The resistance of the government and people in Ukraine and my own personal interactions with colleagues in business education there over the past 20 years suggests that Ukraine has made significant progress even if it doesn’t show in some important measures. The opportunities in its future, if it is allowed to engage in a free marketplace, are extremely promising. The growth of the neighboring countries gives Ukrainian businesses trading partners that were not available to them 20 and 30 years ago. It is for us in the business and development communities to learn from both the successes and failures of the past 30 years. We must redouble our efforts in Ukraine and around the world to increase the opportunities for people and businesses by engaging with them as viable partners in mutually beneficial relationships. The consequences of failure have become painfully obvious.
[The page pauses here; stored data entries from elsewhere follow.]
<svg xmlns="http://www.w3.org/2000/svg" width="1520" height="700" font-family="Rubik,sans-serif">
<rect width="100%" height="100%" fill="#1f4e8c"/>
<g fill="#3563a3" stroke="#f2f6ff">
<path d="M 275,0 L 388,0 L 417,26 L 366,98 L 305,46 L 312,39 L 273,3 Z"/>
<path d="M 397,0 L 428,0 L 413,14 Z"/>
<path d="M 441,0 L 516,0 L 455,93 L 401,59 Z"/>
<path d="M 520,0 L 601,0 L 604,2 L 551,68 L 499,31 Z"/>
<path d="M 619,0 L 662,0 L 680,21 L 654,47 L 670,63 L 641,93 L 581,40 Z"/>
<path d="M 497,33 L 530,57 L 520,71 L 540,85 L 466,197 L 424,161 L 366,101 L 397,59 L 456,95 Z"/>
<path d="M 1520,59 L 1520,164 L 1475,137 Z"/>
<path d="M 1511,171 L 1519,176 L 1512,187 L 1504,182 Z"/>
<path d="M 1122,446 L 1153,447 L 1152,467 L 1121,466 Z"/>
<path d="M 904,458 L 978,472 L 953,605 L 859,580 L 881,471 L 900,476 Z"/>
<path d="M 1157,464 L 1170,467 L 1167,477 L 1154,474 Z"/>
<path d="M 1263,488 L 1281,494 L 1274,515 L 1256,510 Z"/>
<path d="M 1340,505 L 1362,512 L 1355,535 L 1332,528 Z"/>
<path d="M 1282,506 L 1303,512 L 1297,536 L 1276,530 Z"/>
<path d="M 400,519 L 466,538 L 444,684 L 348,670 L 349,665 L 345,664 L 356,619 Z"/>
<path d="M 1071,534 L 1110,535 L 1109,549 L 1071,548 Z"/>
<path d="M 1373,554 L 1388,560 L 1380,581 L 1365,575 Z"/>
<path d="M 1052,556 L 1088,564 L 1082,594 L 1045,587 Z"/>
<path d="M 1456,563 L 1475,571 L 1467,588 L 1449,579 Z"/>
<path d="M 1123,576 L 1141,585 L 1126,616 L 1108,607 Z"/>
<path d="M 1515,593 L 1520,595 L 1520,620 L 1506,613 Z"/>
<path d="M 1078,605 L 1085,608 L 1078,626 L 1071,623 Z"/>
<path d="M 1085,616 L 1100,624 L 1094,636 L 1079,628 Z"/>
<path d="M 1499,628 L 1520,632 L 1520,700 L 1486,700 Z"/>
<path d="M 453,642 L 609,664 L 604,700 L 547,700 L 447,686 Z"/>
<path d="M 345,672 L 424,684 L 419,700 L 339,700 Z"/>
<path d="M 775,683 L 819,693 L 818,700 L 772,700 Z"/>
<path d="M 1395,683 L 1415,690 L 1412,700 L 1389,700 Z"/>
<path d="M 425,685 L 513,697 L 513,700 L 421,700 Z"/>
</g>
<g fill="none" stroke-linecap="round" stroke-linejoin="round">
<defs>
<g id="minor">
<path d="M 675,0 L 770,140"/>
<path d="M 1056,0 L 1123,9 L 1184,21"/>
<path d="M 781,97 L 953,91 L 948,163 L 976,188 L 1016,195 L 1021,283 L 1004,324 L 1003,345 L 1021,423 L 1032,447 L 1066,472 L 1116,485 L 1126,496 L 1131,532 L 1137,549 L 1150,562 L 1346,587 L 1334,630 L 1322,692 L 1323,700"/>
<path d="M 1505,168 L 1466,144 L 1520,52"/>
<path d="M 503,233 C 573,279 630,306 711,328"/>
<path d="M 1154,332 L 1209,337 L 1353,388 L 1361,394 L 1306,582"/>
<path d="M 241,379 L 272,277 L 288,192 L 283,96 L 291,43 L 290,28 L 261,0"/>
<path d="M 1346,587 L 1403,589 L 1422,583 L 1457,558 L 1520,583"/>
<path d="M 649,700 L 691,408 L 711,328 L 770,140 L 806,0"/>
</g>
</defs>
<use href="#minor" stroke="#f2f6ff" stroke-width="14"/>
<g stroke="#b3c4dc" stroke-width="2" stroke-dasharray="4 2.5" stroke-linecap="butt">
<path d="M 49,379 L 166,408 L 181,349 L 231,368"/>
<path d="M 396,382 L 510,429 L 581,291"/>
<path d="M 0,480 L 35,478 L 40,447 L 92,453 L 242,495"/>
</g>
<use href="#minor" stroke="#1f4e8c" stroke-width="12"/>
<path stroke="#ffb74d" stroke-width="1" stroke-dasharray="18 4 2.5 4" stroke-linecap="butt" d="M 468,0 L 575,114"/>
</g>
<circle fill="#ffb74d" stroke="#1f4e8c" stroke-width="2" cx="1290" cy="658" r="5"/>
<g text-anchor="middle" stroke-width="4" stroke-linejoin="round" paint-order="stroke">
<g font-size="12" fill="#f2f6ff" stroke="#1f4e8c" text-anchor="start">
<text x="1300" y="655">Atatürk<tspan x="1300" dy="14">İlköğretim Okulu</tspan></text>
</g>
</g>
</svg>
*For confirmation of figures regarding GDP per capita, see the World Bank DataBank: World Development Indications: https://databank.worldbank.org/reports.aspx?source=2&series=NY.GDP.MKTP.KD.ZG&country=SSF
*About the author: Paul Clyde is president of the William Davidson Institute at the University of Michigan, the Tom Lantos Professor of Business Administration and the Movses and Maija Kaldjian Collegiate Lecturer of Business Economic and Public Policy at the Ross School of Business, University of Michigan. He advised multiple central and eastern European governments in the early 1990s, including living in and advising the Czech and Slovak governments on competition policy in 1993. He has worked with faculty in many different business schools in Ukraine since 1999.